A posting in the 'Friends of BN' Facebook noted while WSJ is well-known internationally, the daily has been sued numerous times, including by Singapore, for "slander".
"So can WSJ be believed? Where is WSJ 's credibility if they are often sued but never tire of peddling false news," read the post.
Media mendedahkan kes rasuah atau salah laku dalam pentadbiran, adalah perkara yang baik namun sekiranya media tersebut...
The post added that while it is commendable for the media to expose corruption and wrongdoings in the government, it should not base its reports on false and unverified sources.
Otherwise, it added, the report becomes a malicious fabrication.
"Unfortunately there are certain quarters who use the media to topple others through fabrication," it said.
The posting was accompanied by an image ( photo ), showing reports on WSJ being embroiled in legal battles.
In another post, 'Friends of BN' pointed out a mistake in the spelling of Najib's name on a chart illustrating the flow of money into the PM's bank account published by whistleblower website Sarawak Report.

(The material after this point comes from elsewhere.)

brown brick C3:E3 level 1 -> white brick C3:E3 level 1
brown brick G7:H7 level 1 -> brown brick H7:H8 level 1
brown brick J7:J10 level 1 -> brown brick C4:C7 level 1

It subsequently cast aspersions on the accuracy of the expose given that Sarawak Report couldn't get Najib's name right ( photo below ).

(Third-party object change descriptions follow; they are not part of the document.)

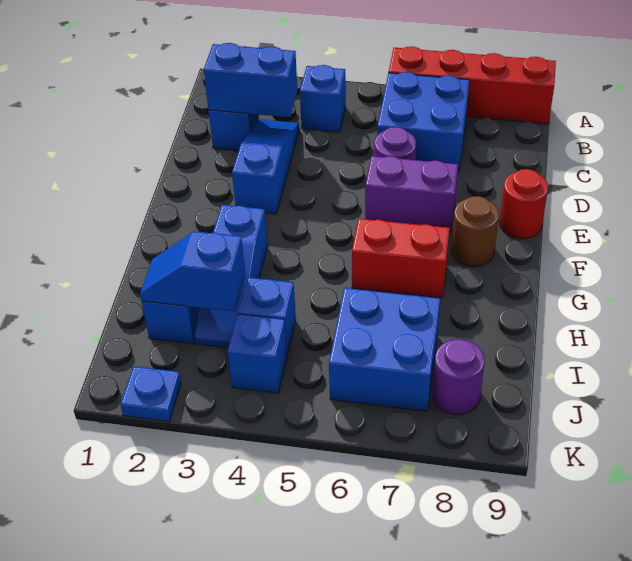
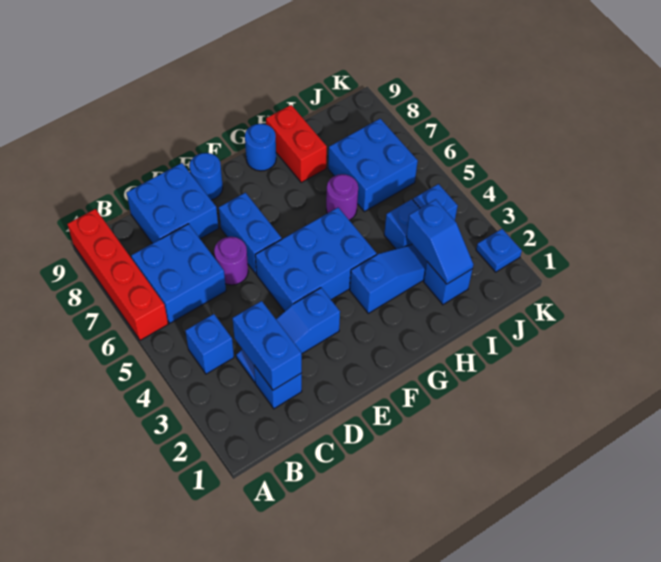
none -> blue brick C8:D9 level 1
none -> blue brick E4:G5 level 1
purple brick E6:E7 level 1 -> blue brick E6:E7 level 1
red round brick E9 level 1 -> blue round brick E9 level 1
brown round brick F8 level 1 -> none
red brick G6:G7 level 1 -> red brick H8:H9 level 1
none -> blue round brick G9 level 1
purple round brick J8 level 1 -> purple round brick H6 level 1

Some of the responses saw other Facebook users calling on Najib to sue the WSJ if the report is erroneous.
A similar tone was also taken by ministers, such as Abdul Rahman Dahlan and Khairy Jamaluddin, to defend their boss against the claims made in the report.
Abdul Rahman, who oversees the housing, local government and urban well-being portfolio, questioned the veracity of the allegations based on the disclosure by an unnamed Malaysian investigator.
Similarly, Khairy, who is youth and sports minister, said WSJ 's report cannot be accepted as it did not contain concrete evidence or documents.
WSJ had claimed that US$700 million of 1MDB's funds had been transferred into bank accounts purportedly belonging to the prime minister.
Both 1MDB and the Prime Minister's Office denied this, with the latter describing the report as part of an attempt to sabotage Najib.
The report sparked off calls for investigations against the prime minister and for him to go on leave.
Malaysiakini sent queries to a WSJ spokesperson on the report but was told that information cannot be revealed in order to protect the source.
Currently, 1MDB is being probed by Bank Negara, the audit department, Public Accounts Committee (PAC).